Made from rubber sourced from a desert plant, it uses less water than other rubber processes.
Chris Jones – IMS/IndyCar Photo
Bridgestone Americas is taking an interesting turn towards the use of sustainable natural rubber in the manufacturing of its NTT IndyCar Series tires.
Announced at the Indianapolis Motor Speedway on Earth Day, a new racing tire will debut in May during the Indy 500 Pit Stop Competition featuring a green band around the sidewall to indicate the shift from production utilizing rubber taken from trees to rubber harvested from the guayule shrub. The eco-friendly advancements are found with the need for fewer resources to create guayule-based tires.

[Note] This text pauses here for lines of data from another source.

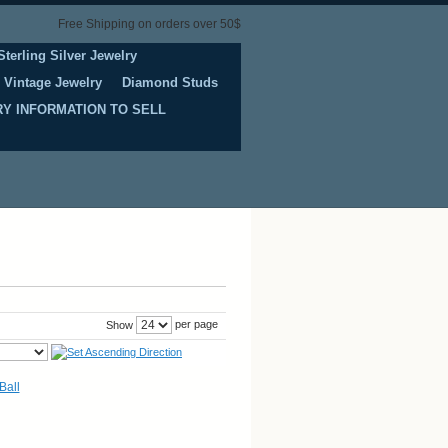
Free Shipping on orders over 50$
Sterling Silver Jewelry
Vintage Jewelry
Diamond Studs
Y INFORMATION TO SELL
per page
Show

“It all goes around to sustainability,” Cara Krstolic, the director of race tire engineering and manufacturing, and chief motorsports engineer for Bridgestone Americas, told Road & Track. “The hevea brasiliensis, the tree where we currently get our natural rubber, is renewable, but we look at the amount of water that goes into the manufacturing process along with the fact that there’s some geopolitical instability in areas where it’s grown. With guayule, it uses a lot less water to produce and it’s grown in the U.S. Southwest. Compared to other plants grown in the region like corn and alfalfa, it requires about half the water.”
Bridgestone
After the Indy 500 Pit Stop Competition debut, the green-banded guayule Firestone Racing tires will make their first appearance in an IndyCar race during August’s visit to Nashville for the Big Machine Music City Grand Prix street race where they will serve as the softer ‘alternate’ compound for teams to use. Those tires will be manufactured from guayule that’s grown and harvested by Firestone’s parent company.
“Bridgestone launched its guayule research initiative in 2012, when it broke ground on a guayule processing and research center in Mesa, Arizona,” the company said. “Today, the company operates the research center in Mesa, as well as a 281-acre guayule farm in Eloy, Arizona. Bridgestone has invested more than $100 million in its efforts to commercialize guayule, achieving major milestones such as producing the first tire made from guayule-derived natural rubber in 2015, and continued expansion of its guayule molecular breeding program.”
As part of its greater embrace of sustainable practices, the thousands of race tires Firestone will deploy to the Indy 500’s field of 33 drivers will be transported from its manufacturing plant in Ohio to Speedway, Indiana, in all-electric tractor trailers.
“The introduction of guayule natural rubber to America’s preeminent open-wheel racing series speaks to the confidence we have in the technology and its promise as a scalable, sustainable and domestic source of our industry’s most vital raw material,” said Nizar Trigui, CTO and group president for solutions businesses at Bridgestone Americas. “It will take partnership and collaboration to combat the impacts of global climate change and we are proud to partner with Penske, IndyCar and IMS to advance the future of sustainable mobility.”